Sat, Apr 18, 2015 - Page 3 News List

Annette Lu urges Tsai to clarify her ‘status quo’ policy

Staff writer, with CNA

Former vice president Annette Lu (呂秀蓮) yesterday urged Democratic Progressive Party (DPP) Chairperson Tsai Ing-wen (蔡英文) to clarify her recent statement that maintaining the “status quo” forms the basis of the party’s cross-strait policy.

“I basically support Tsai’s idea, but what does maintaining the ‘status quo’ mean? I believe the Chinese Nationalist Party (KMT) and the DPP have very different definitions of the phrase, which is why I hope Tsai can provide an explanation, then we can support her,” Lu told a press conference in Taipei yesterday morning to talk about peace in the nation and next year’s presidential election.

“If Tsai’s definition of the ‘status quo’ is different from that of the people, then there will be problem,” Lu said.

Tsai, who formally declared her candidacy for next year’s presidential race on Wednesday, made the remarks at a meeting of the DPP’s China Affairs Committee on April 9.

“Maintaining the ‘status quo’ is to maintain cross-strait peace and stable development of cross-strait relations,” Tsai said at the time.

“This is the core of cross-strait relations and the goal the DPP will strive to achieve after regaining power,” Tsai said.

Lu said her interpretation of the “status quo” was “leaning toward the US, being friendly to Japan and extending a peaceful hand to China.”

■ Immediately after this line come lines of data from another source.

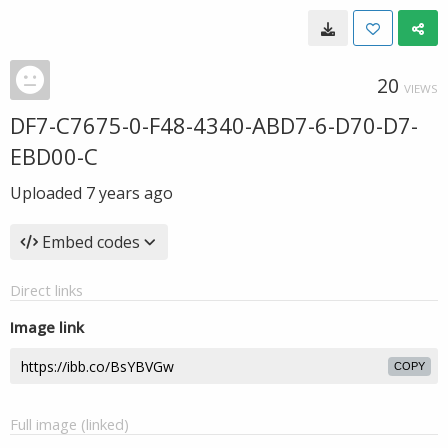
20
VIEWS
DF7-C7675-0-F48-4340-ABD7-6-D70-D7-
EBD00-C
Uploaded
7 years ago
Embed codes
Direct links
Image link
COPY
Full image (linked)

“Unless Tsai crystallizes her idea and steers Taiwan in the direction of peace and neutrality, all talks of maintaining the status quo will only sound the same, but have vastly different meanings,” she said.

Turning to a recent proposal tabled by DPP member and former Straits Exchange Foundation chairman Hung Chi-chang (洪奇昌) that the party should drop its pursuit of de jure independence if it returns to power next year, Lu said that since there are people who still do not recognize Taiwan’s de jure independence, Taiwan should not give up pursuing independence.

“I urge party members to carefully read the 1991 Taiwan Independence Clause (台獨黨綱), the 1999 Resolution on Taiwan’s Future (台灣前途決議文) and the 2007 Resolution for a Normal State (正常國家決議文),” Lu said.

Lu said the Resolution for a Normal State revolves around the idea that Taiwan is a sovereign and independent state, but faces some “abnormal phenomena” in the fields of international relations, political party relations, constitutional system and cross-strait relations among others.